Output the dataset records below word for word, leaving every line unchanged.

Dataset records
______

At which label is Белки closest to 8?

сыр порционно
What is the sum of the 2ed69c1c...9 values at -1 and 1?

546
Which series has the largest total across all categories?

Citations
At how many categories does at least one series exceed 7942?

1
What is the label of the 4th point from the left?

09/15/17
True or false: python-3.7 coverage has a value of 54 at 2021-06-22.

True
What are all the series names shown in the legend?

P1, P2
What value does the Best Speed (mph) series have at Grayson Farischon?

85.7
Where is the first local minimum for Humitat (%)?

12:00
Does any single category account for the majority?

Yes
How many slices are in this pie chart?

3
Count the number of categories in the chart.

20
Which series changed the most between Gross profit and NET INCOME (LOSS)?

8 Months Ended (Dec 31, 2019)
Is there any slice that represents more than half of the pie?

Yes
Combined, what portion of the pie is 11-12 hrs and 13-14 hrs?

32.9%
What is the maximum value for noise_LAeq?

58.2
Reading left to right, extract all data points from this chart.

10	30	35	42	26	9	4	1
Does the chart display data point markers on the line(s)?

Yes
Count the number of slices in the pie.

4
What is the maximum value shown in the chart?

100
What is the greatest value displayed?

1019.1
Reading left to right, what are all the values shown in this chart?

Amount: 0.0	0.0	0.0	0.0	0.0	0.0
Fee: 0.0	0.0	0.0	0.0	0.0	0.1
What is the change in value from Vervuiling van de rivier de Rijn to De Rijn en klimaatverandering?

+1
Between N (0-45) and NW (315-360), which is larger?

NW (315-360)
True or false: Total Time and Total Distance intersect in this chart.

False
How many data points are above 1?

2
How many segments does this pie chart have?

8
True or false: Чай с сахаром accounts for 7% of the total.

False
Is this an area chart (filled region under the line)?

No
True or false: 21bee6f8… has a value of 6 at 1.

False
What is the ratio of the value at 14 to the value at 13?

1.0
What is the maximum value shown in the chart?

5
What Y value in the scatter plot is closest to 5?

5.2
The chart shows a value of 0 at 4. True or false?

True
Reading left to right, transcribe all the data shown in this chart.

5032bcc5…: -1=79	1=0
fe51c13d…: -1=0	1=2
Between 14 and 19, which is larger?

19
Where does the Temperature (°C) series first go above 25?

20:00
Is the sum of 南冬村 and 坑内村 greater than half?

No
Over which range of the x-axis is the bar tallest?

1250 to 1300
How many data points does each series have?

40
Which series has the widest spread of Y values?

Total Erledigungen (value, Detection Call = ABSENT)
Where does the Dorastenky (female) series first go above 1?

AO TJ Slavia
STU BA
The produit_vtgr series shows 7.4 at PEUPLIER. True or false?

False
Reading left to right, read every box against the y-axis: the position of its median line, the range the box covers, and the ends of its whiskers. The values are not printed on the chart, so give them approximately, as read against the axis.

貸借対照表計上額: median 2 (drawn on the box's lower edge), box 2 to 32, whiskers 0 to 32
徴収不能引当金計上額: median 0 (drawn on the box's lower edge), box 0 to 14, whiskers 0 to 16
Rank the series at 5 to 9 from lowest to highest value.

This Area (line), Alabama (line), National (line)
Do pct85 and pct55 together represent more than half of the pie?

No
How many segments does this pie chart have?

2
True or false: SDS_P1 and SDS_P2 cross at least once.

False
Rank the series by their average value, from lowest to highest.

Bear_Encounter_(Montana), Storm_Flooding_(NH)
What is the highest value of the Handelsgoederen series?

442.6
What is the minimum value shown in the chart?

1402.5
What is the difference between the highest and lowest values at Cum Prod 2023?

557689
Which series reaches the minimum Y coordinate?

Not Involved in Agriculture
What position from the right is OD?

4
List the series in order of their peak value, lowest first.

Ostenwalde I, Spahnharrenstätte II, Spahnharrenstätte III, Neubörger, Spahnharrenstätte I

______

### Solved problem
At which label is Белки closest to 8?

сыр порционно
What is the sum of the 2ed69c1c...9 values at -1 and 1?

546
Which series has the largest total across all categories?

Citations
At how many categories does at least one series exceed 7942?

1
What is the label of the 4th point from the left?

09/15/17
True or false: python-3.7 coverage has a value of 54 at 2021-06-22.

True
What are all the series names shown in the legend?

P1, P2
What value does the Best Speed (mph) series have at Grayson Farischon?

85.7
Where is the first local minimum for Humitat (%)?

12:00
Does any single category account for the majority?

Yes
How many slices are in this pie chart?

3
Count the number of categories in the chart.

20
Which series changed the most between Gross profit and NET INCOME (LOSS)?

8 Months Ended (Dec 31, 2019)
Is there any slice that represents more than half of the pie?

Yes
Combined, what portion of the pie is 11-12 hrs and 13-14 hrs?

32.9%
What is the maximum value for noise_LAeq?

58.2
Reading left to right, extract all data points from this chart.

10	30	35	42	26	9	4	1
Does the chart display data point markers on the line(s)?

Yes
Count the number of slices in the pie.

4
What is the maximum value shown in the chart?

100
What is the greatest value displayed?

1019.1
Reading left to right, what are all the values shown in this chart?

Amount: 0.0	0.0	0.0	0.0	0.0	0.0
Fee: 0.0	0.0	0.0	0.0	0.0	0.1
What is the change in value from Vervuiling van de rivier de Rijn to De Rijn en klimaatverandering?

+1
Between N (0-45) and NW (315-360), which is larger?

NW (315-360)
True or false: Total Time and Total Distance intersect in this chart.

False
How many data points are above 1?

2
How many segments does this pie chart have?

8
True or false: Чай с сахаром accounts for 7% of the total.

False
Is this an area chart (filled region under the line)?

No
True or false: 21bee6f8… has a value of 6 at 1.

False
What is the ratio of the value at 14 to the value at 13?

1.0
What is the maximum value shown in the chart?

5
What Y value in the scatter plot is closest to 5?

5.2
The chart shows a value of 0 at 4. True or false?

True
Reading left to right, transcribe all the data shown in this chart.

5032bcc5…: -1=79	1=0
fe51c13d…: -1=0	1=2
Between 14 and 19, which is larger?

19
Where does the Temperature (°C) series first go above 25?

20:00
Is the sum of 南冬村 and 坑内村 greater than half?

No
Over which range of the x-axis is the bar tallest?

1250 to 1300
How many data points does each series have?

40
Which series has the widest spread of Y values?

Total Erledigungen (value, Detection Call = ABSENT)
Where does the Dorastenky (female) series first go above 1?

AO TJ Slavia
STU BA
The produit_vtgr series shows 7.4 at PEUPLIER. True or false?

False
Reading left to right, read every box against the y-axis: the position of its median line, the range the box covers, and the ends of its whiskers. The values are not printed on the chart, so give them approximately, as read against the axis.

貸借対照表計上額: median 2 (drawn on the box's lower edge), box 2 to 32, whiskers 0 to 32
徴収不能引当金計上額: median 0 (drawn on the box's lower edge), box 0 to 14, whiskers 0 to 16
Rank the series at 5 to 9 from lowest to highest value.

This Area (line), Alabama (line), National (line)
Do pct85 and pct55 together represent more than half of the pie?

No
How many segments does this pie chart have?

2
True or false: SDS_P1 and SDS_P2 cross at least once.

False
Rank the series by their average value, from lowest to highest.

Bear_Encounter_(Montana), Storm_Flooding_(NH)
What is the highest value of the Handelsgoederen series?

442.6
What is the minimum value shown in the chart?

1402.5
What is the difference between the highest and lowest values at Cum Prod 2023?

557689
Which series reaches the minimum Y coordinate?

Not Involved in Agriculture
What position from the right is OD?

4
List the series in order of their peak value, lowest first.

Ostenwalde I, Spahnharrenstätte II, Spahnharrenstätte III, Neubörger, Spahnharrenstätte I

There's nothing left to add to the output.